Monday, March 8, 2010

Drugs & My World

I caught this article not too long ago online.

It's funny that lawyers have some very high rates of alcoholism and depression compared to other professions, yet it seems drug use is implicitly encouraged. I read plenty of stories in online lawyer communities about lawyers taking speed to function in major law firms in big cities such as NYC; even "Mr. Belvedere", a sitcom from the '80s, did an episode on it. Certainly drug use is rampant in Hollywood & the entertainment industry.

You'd think that among all this, I'd be a drug addict myself. You'd be dead wrong, however. I happen to be 100%, completely drug free. No alcohol, no illegal drugs, not even prescription medication to alter my personality. There's a few reasons for this:

1. Living with an alcoholic who also did pot-- When your parents are doing something, the appeal to do it yourself just isn't there. One time, my father was actually drinking with an older kid in our neighborhood (who happened to be underage).

2. Being from the old school-- I didn't grow up in the era of ADD diagnosis & taking prescription drugs to make you happy. We'd be more likely to talk to a therapist & solve problems w/out using drugs.
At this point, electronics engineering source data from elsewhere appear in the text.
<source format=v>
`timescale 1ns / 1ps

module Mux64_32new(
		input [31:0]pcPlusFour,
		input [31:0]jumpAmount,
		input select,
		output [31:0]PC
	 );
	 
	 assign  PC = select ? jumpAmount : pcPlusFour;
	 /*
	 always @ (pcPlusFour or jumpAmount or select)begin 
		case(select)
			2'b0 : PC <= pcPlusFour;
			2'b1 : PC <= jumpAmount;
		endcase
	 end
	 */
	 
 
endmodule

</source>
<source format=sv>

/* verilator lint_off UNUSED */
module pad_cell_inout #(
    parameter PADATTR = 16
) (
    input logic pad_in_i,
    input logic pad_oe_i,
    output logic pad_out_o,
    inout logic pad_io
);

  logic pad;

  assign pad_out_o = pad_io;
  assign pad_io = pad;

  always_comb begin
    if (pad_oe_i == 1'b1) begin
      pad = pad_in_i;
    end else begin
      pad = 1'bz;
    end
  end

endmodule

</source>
3. Liking who I am-- I feel like taking drugs would make me into a more sane, "normal" & boring person. Who wants to be MORE normal? I didn't even like taking prescriptions after surgery & dental work since I felt being dependent on drugs would zap my creative energy + take away who I am as a person.

Now, I'm not some judgmental harpy. If you can function while taking drugs & I don't know about it, that's your business. Your life, your body.
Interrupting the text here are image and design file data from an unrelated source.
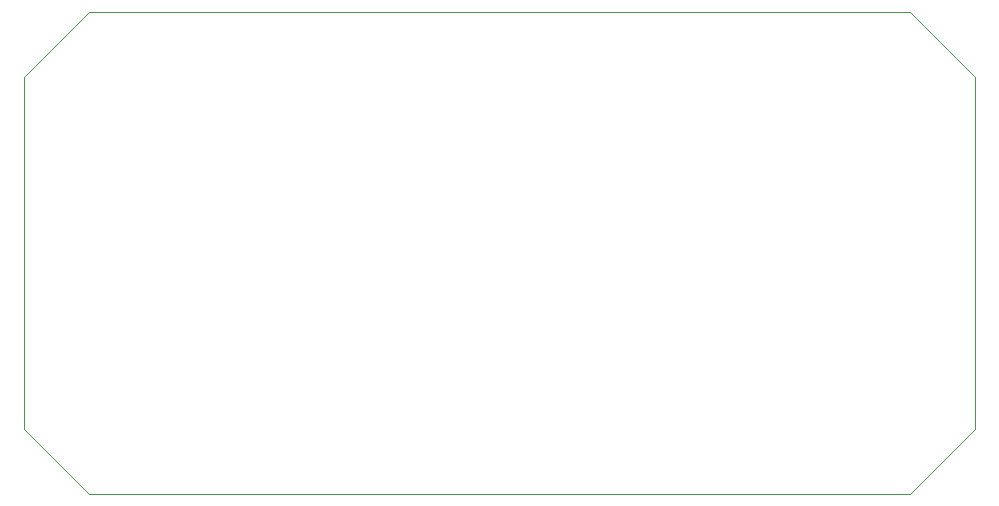
<source format=gbr>
%TF.GenerationSoftware,KiCad,Pcbnew,8.0.1*%
%TF.CreationDate,2024-07-15T00:54:35+06:00*%
%TF.ProjectId,saucey,73617563-6579-42e6-9b69-6361645f7063,1.0*%
%TF.SameCoordinates,Original*%
%TF.FileFunction,Profile,NP*%
%FSLAX46Y46*%
G04 Gerber Fmt 4.6, Leading zero omitted, Abs format (unit mm)*
G04 Created by KiCad (PCBNEW 8.0.1) date 2024-07-15 00:54:35*
%MOMM*%
%LPD*%
G01*
G04 APERTURE LIST*
%TA.AperFunction,Profile*%
%ADD10C,0.050000*%
%TD*%
G04 APERTURE END LIST*
D10*
X102500000Y-86250000D02*
X102500000Y-56500000D01*
X183000000Y-86250000D02*
X177500000Y-91750000D01*
X152000000Y-51000000D02*
X177500000Y-51000000D01*
X183000000Y-56500000D02*
X183000000Y-86250000D01*
X108000000Y-51000000D02*
X102500000Y-56500000D01*
X177500000Y-51000000D02*
X183000000Y-56500000D01*
X133500000Y-51000000D02*
X152000000Y-51000000D01*
X108000000Y-51000000D02*
X133500000Y-51000000D01*
X177500000Y-91750000D02*
X108000000Y-91750000D01*
X102500000Y-86250000D02*
X108000000Y-91750000D01*
M02*

</source>
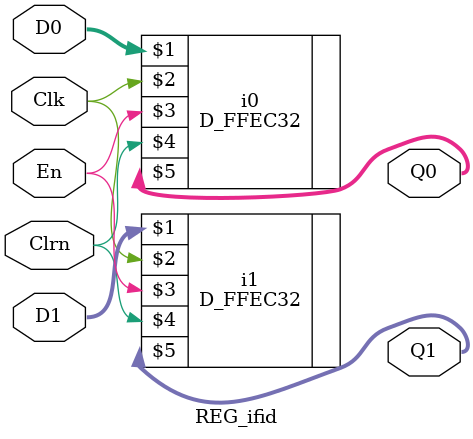
<source format=v>
`timescale 1ns / 1ps
module REG_ifid(D0,D1,En,Clk,Clrn,Q0,Q1
	 //stall,condep
    );
	 input [31:0]D0,D1;
    input En,Clk,Clrn;
	 //input stall,condep;
	 output [31:0]Q0,Q1;
	 D_FFEC32 i0(D0,Clk,En,Clrn,Q0,);
	 D_FFEC32 i1(D1,Clk,En,Clrn,Q1,);
endmodule

</source>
Just don't let me see you do it & don't have illegal substances in my presence. Unless you're planning to pay all my school loans & debt if you get arrested for drug possession, I'm not going down w/you on that.

Oh, and don't act like my father. I still don't have a 100%, a-okay relationship w/the man & I don't see that changing w/out serious change on his part. I'm not going to relive my childhood & my husband knows that if he did any of that stuff, it would be a deal breaker. I dated guys who drank but I'd have never seriously considered a future w/them since I figure I'd have ended up pressured to drink all the time and planning a wedding would be a pain on that issue.

Basically, I figure no one will get me to do any type of substance unless I have a terminal illness/disease & I'm going to be dead in a few weeks or something. I refuse to give my father the satisfaction of ending up like him (he point blank told me I'd end up like him someday).

For the record I'm also not the only non-drinking, sober person in the legal or entertainment industry, all right? Just don't call me "straight edge" since I hate that term & have some life experience, thanks.